The ammeter has a set of jaws that close around the wire to be tested. It is intended for AC lines only (not DC) and is nothing special, you can get them at many hardware stores. It measures the NET current passing through the hole in its closed jaws so you must be able to clip it around just one of the wires. If you close them around the entire cord you will measure zero since there is as much current going as coming in the cord.

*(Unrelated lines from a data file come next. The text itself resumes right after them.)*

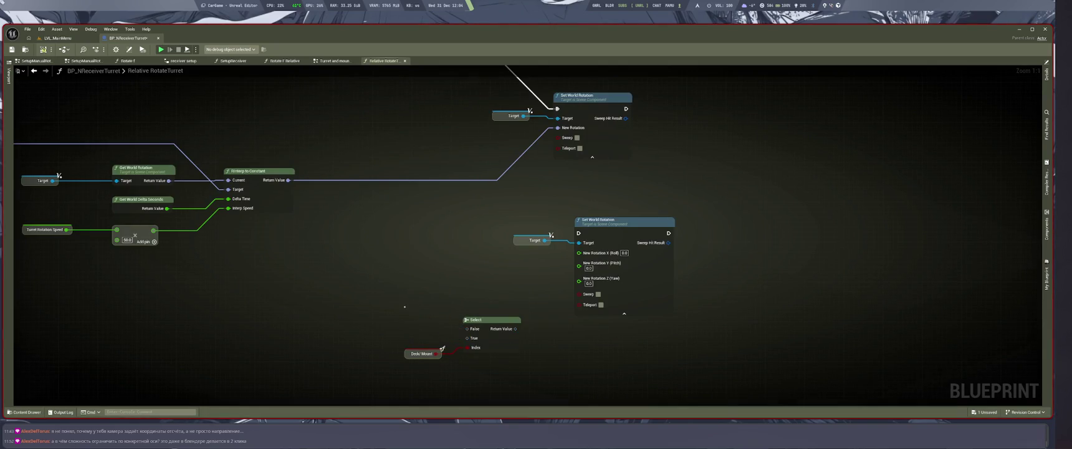
{"action": "left_click_drag", "start_coordinate": [490, 319], "coordinate": [490, 279]}
{"action": "left_click", "coordinate": [384, 278]}
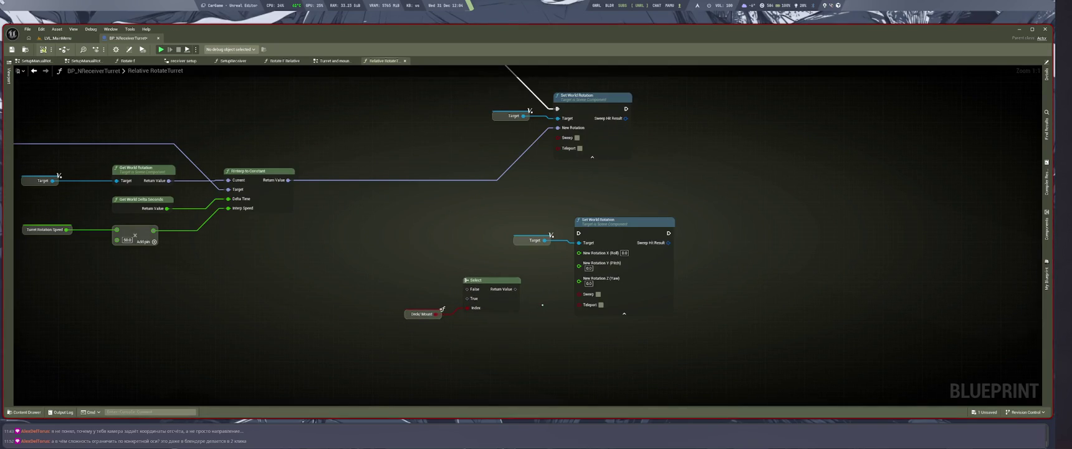
Paste a third split Set World Rotation pair below and delete the Select node
{"action": "left_click_drag", "start_coordinate": [384, 278], "coordinate": [474, 323]}
{"action": "left_click_drag", "start_coordinate": [644, 356], "coordinate": [511, 228]}
{"action": "key", "text": "ctrl+c"}
{"action": "key", "text": "ctrl+v"}
{"action": "mouse_move", "coordinate": [499, 269]}
{"action": "left_mouse_down"}
{"action": "mouse_move", "coordinate": [532, 337]}
{"action": "mouse_move", "coordinate": [465, 268]}
{"action": "left_mouse_up"}
{"action": "left_click_drag", "start_coordinate": [530, 275], "coordinate": [454, 255]}
{"action": "key", "text": "Delete"}
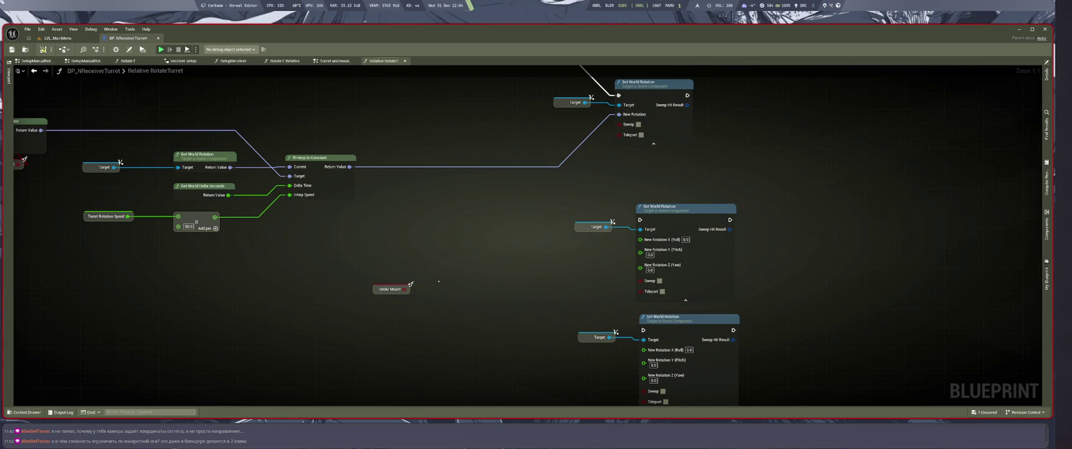
Add a Branch on Deck/Mount, wiring True to the middle and False to the lower Set World Rotation
{"action": "left_click", "coordinate": [439, 281]}
{"action": "mouse_move", "coordinate": [405, 288]}
{"action": "left_mouse_down"}
{"action": "mouse_move", "coordinate": [445, 300]}
{"action": "mouse_move", "coordinate": [490, 260]}
{"action": "mouse_move", "coordinate": [639, 219]}
{"action": "left_mouse_up"}
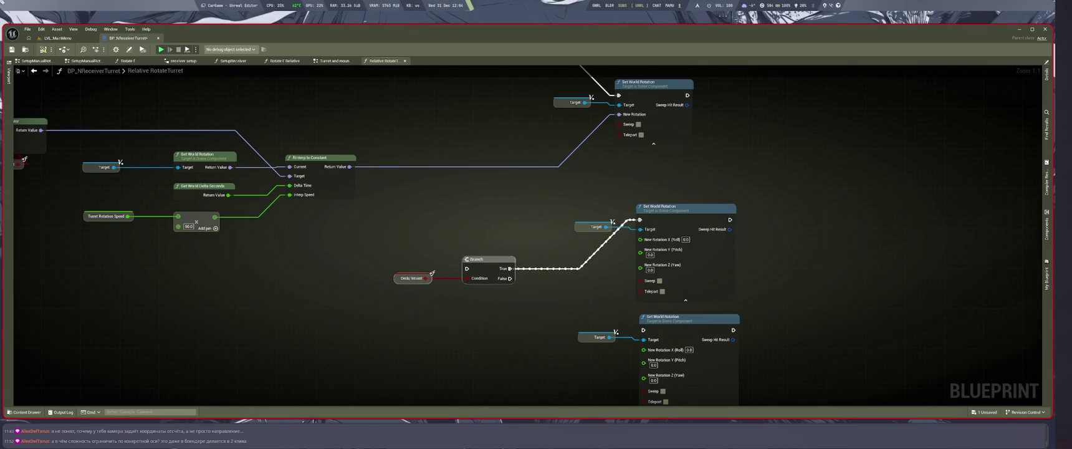
{"action": "left_click_drag", "start_coordinate": [431, 299], "coordinate": [434, 280]}
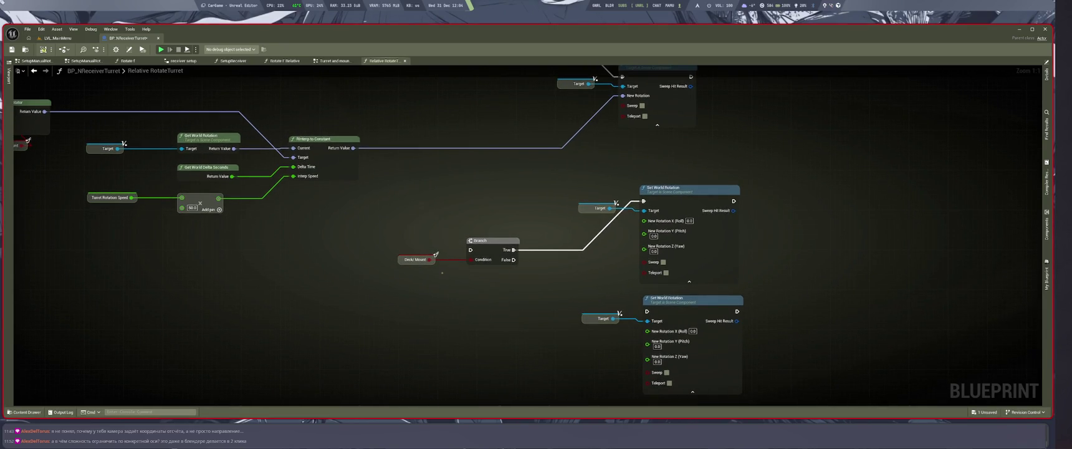
{"action": "left_click", "coordinate": [429, 264]}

To make measurements possible I constructed an adapter consisting of a short extension cord that has the outer sheath removed. That way one can close the ammeter's jaws around just the hot, typically black, wire. My adapter was made out of 15amp hardware store electrical fittings, male on one end, female on the other connected together with a short piece of #12 three wire cord. I cut away the sheath in the middle of the cord, being very careful not to nick the insulation around the conductors and bent out the black wire so I could clip the ammeter around it.
AC units are specified at an outside temperature of 90 to 95 degrees so when the split temperature is specified as 20 degrees and I measure only 15, that means I was getting only 3/4 of the cooling capacity I had paid for. With the data in hand, I asked Steve at Lazy Daze to help me contact Dometic which he did. I talked to two people at Dometic the rep. Roger, and then the tech Al. They thought the most probable problem was that there was insufficient refrigerant in the A/C's system. The upshot was that Dometic authorized replacing the A/C, which was done last week by the same dealer as before at no charge.